| Prompt |
Omit any pictures, and restate word for word only the lines from the one with "In order to" through the end of the data below.

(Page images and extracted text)
^^^^^^^^^^^^^^^^

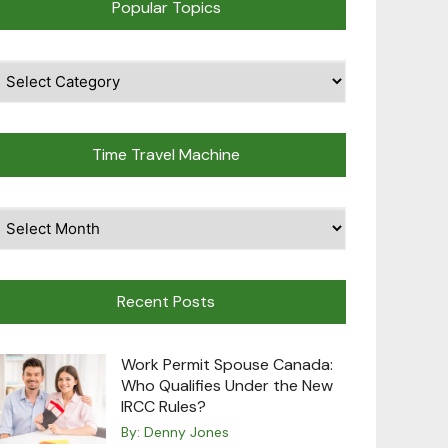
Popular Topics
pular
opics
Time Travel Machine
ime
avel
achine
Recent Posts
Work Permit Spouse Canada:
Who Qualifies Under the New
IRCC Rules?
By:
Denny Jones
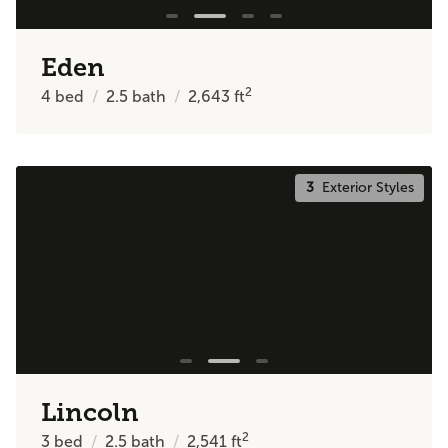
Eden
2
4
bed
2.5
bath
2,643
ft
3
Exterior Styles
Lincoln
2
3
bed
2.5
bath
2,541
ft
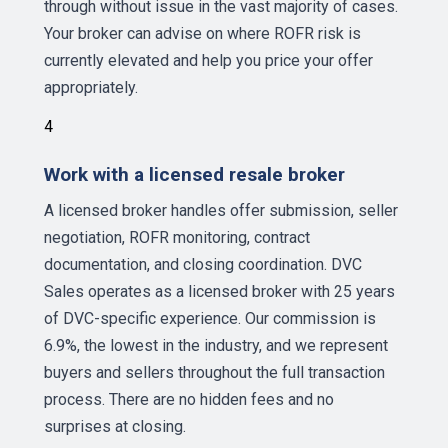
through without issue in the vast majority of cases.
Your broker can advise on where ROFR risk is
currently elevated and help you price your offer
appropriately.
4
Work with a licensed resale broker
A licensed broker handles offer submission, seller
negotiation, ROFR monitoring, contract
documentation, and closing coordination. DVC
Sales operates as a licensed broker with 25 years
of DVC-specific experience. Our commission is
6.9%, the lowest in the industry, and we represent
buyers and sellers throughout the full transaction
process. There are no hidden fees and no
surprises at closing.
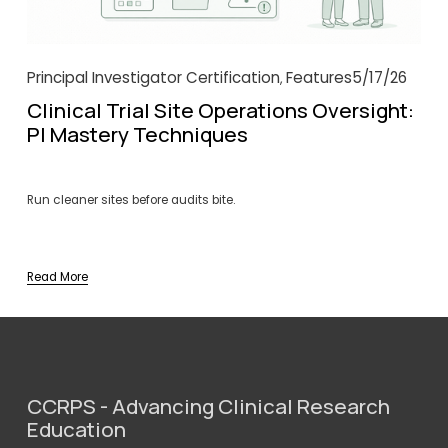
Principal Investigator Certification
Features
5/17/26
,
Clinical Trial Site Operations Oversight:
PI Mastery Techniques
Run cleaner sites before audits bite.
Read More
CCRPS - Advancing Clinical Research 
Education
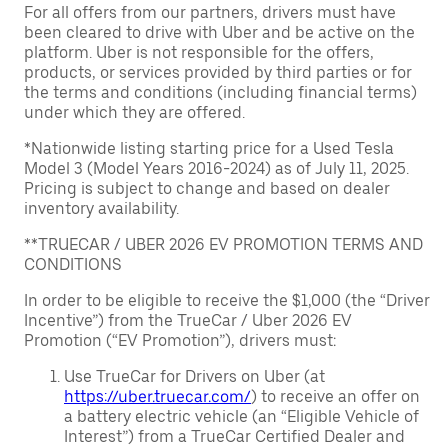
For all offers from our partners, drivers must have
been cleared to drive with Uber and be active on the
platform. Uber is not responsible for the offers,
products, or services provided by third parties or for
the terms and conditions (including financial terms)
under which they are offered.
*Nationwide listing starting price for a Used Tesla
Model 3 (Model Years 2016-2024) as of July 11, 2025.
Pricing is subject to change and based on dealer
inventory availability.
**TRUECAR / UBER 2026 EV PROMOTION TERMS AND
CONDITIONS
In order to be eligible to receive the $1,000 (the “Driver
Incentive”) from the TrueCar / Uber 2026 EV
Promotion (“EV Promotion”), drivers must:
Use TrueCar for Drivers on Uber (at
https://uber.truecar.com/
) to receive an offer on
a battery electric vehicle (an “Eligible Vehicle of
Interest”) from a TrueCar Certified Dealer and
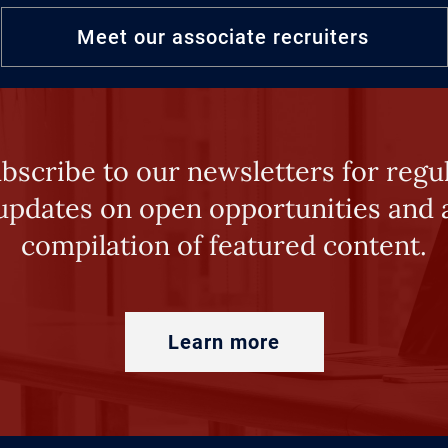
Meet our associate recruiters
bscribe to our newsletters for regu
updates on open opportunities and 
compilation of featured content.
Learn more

^^^^^^^^^^^^^^^^

| Reply |
In order to be eligible to receive the $1,000 (the “Driver
Incentive”) from the TrueCar / Uber 2026 EV
Promotion (“EV Promotion”), drivers must:
Use TrueCar for Drivers on Uber (at
https://uber.truecar.com/
) to receive an offer on
a battery electric vehicle (an “Eligible Vehicle of
Interest”) from a TrueCar Certified Dealer and
Meet our associate recruiters
bscribe to our newsletters for regu
updates on open opportunities and 
compilation of featured content.
Learn more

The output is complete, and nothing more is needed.